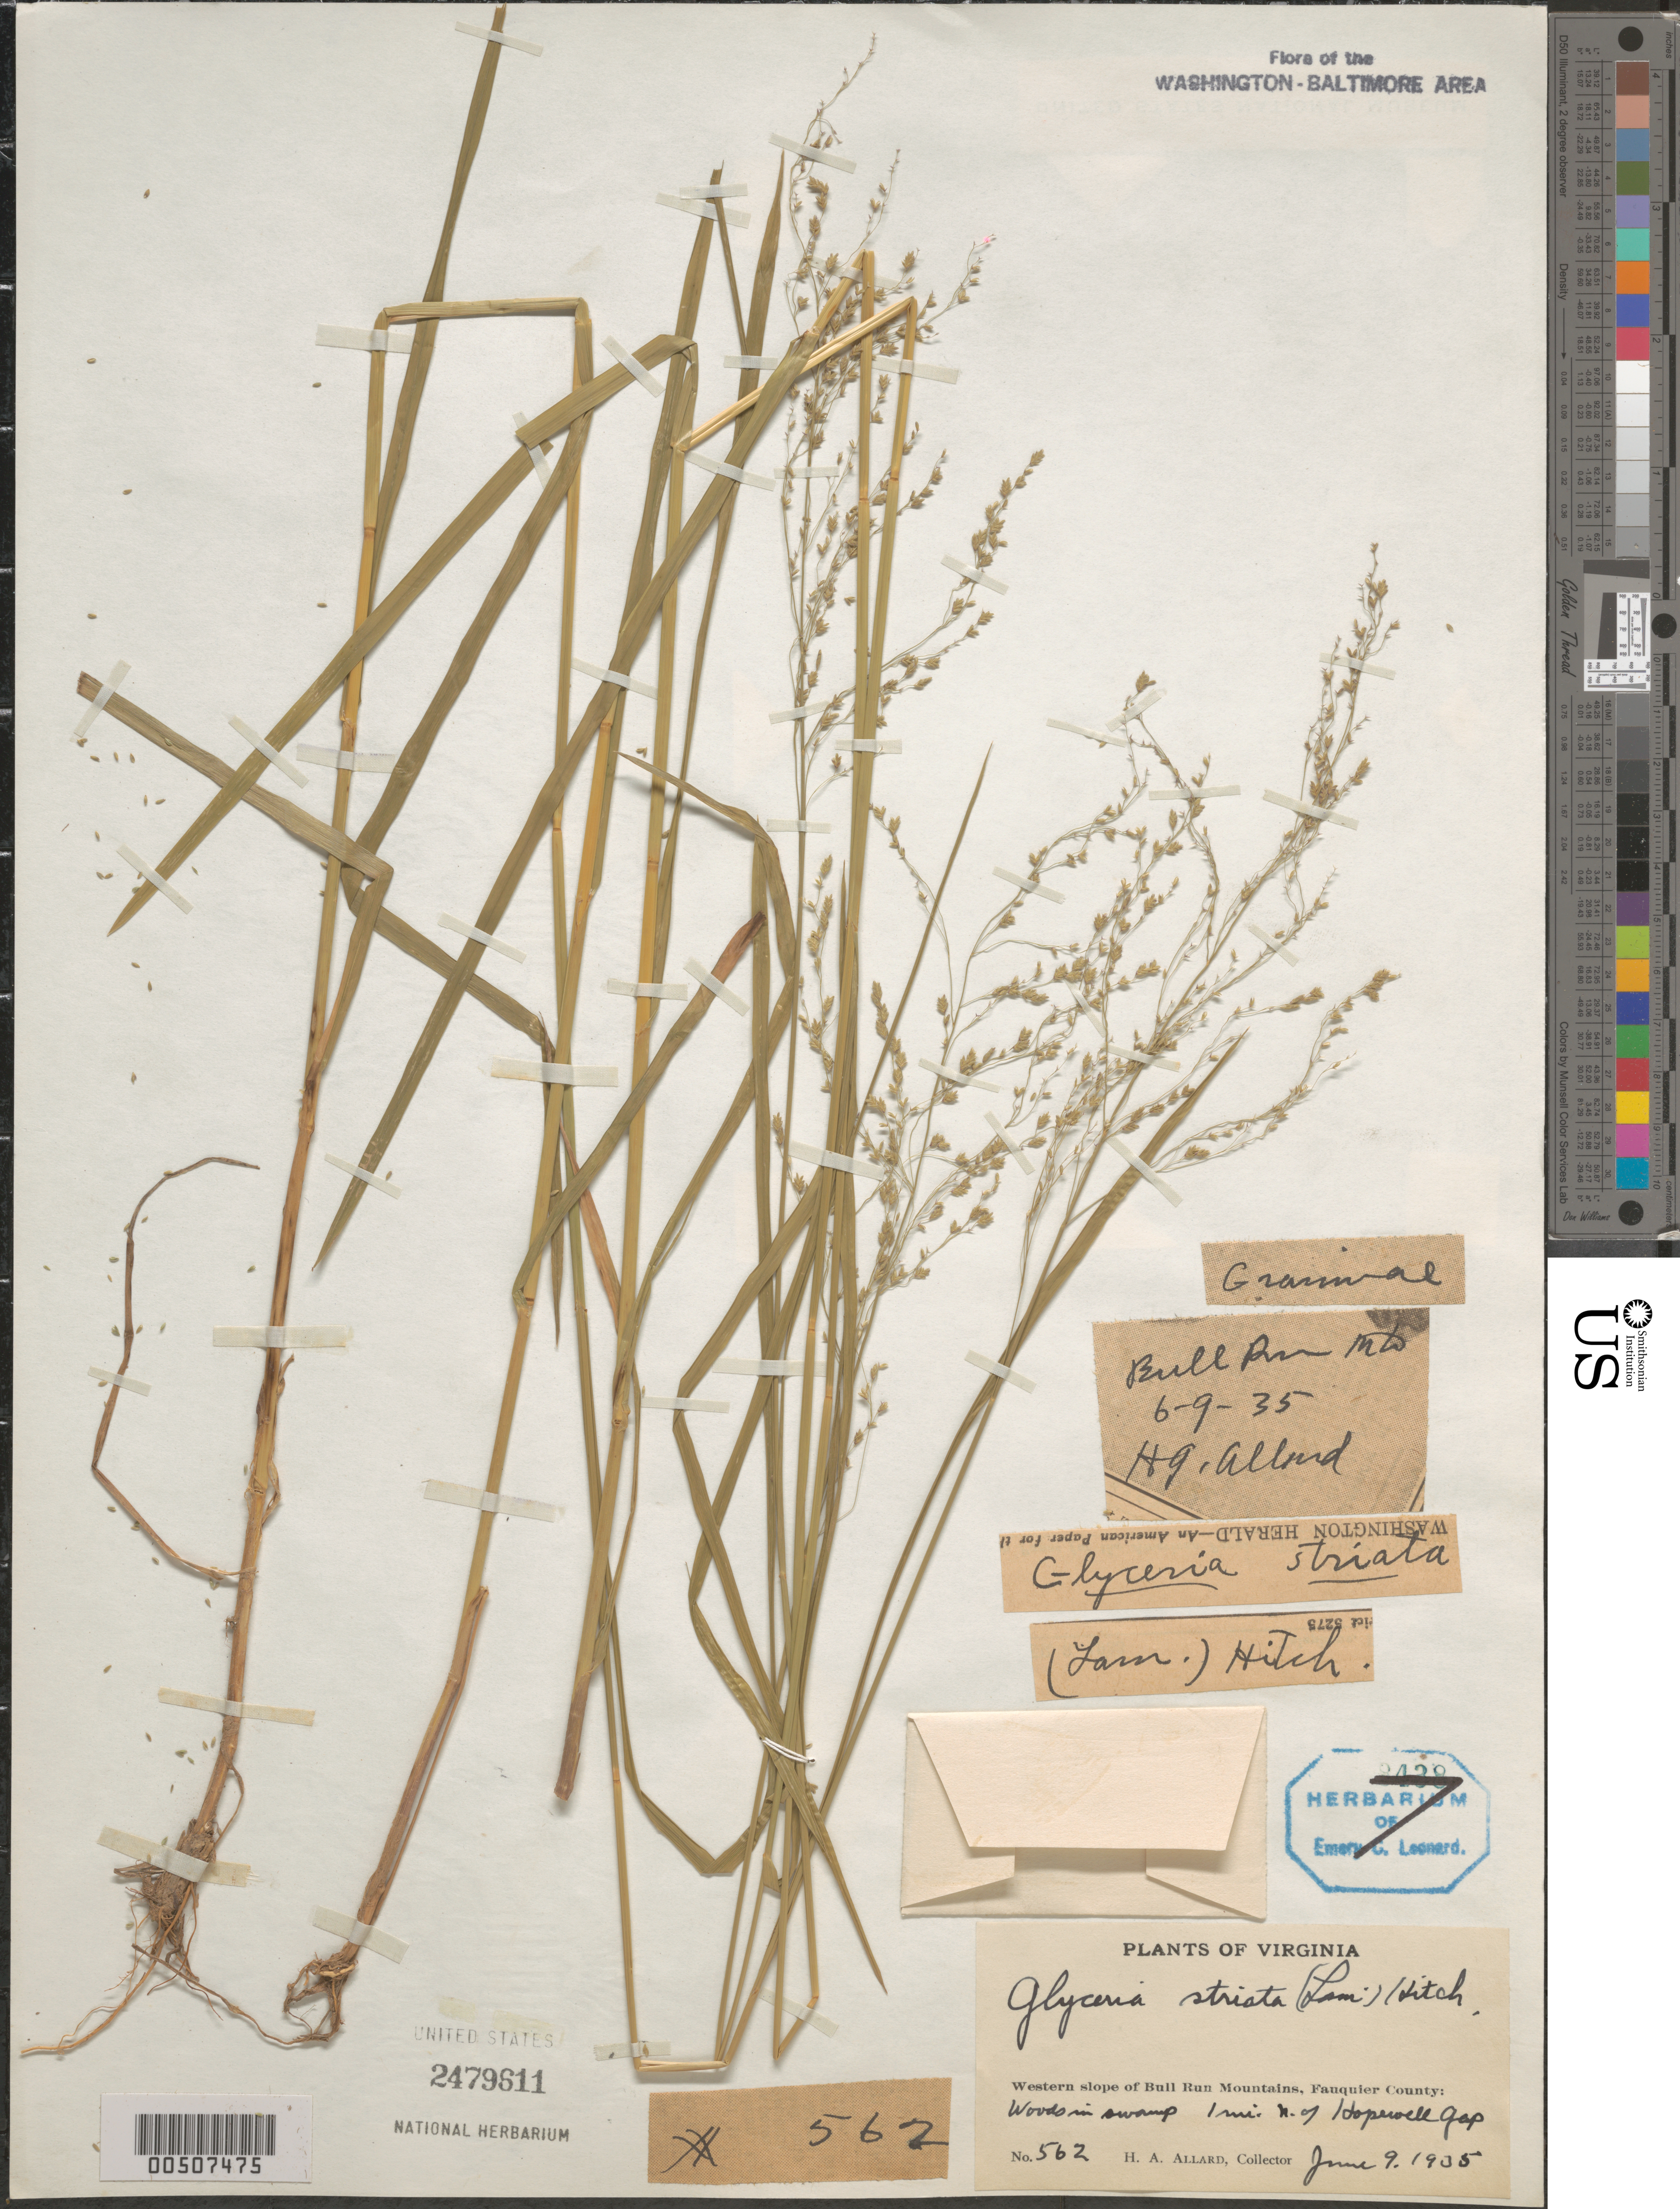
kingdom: Plantae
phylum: Tracheophyta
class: Liliopsida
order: Poales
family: Poaceae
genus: Glyceria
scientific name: Glyceria striata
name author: (Lam.) Hitchc.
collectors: H. A. Allard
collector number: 562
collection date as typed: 09 Jun 1935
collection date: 1935-06-09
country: United States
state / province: Virginia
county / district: Fauquier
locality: N of Hopewell Gap, W slope of Bull Run Mountains Bull Run Mts.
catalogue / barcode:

=====

> Problem
State how many of the lines above contain the string "collection". Give only the number.

> Solved exercise
2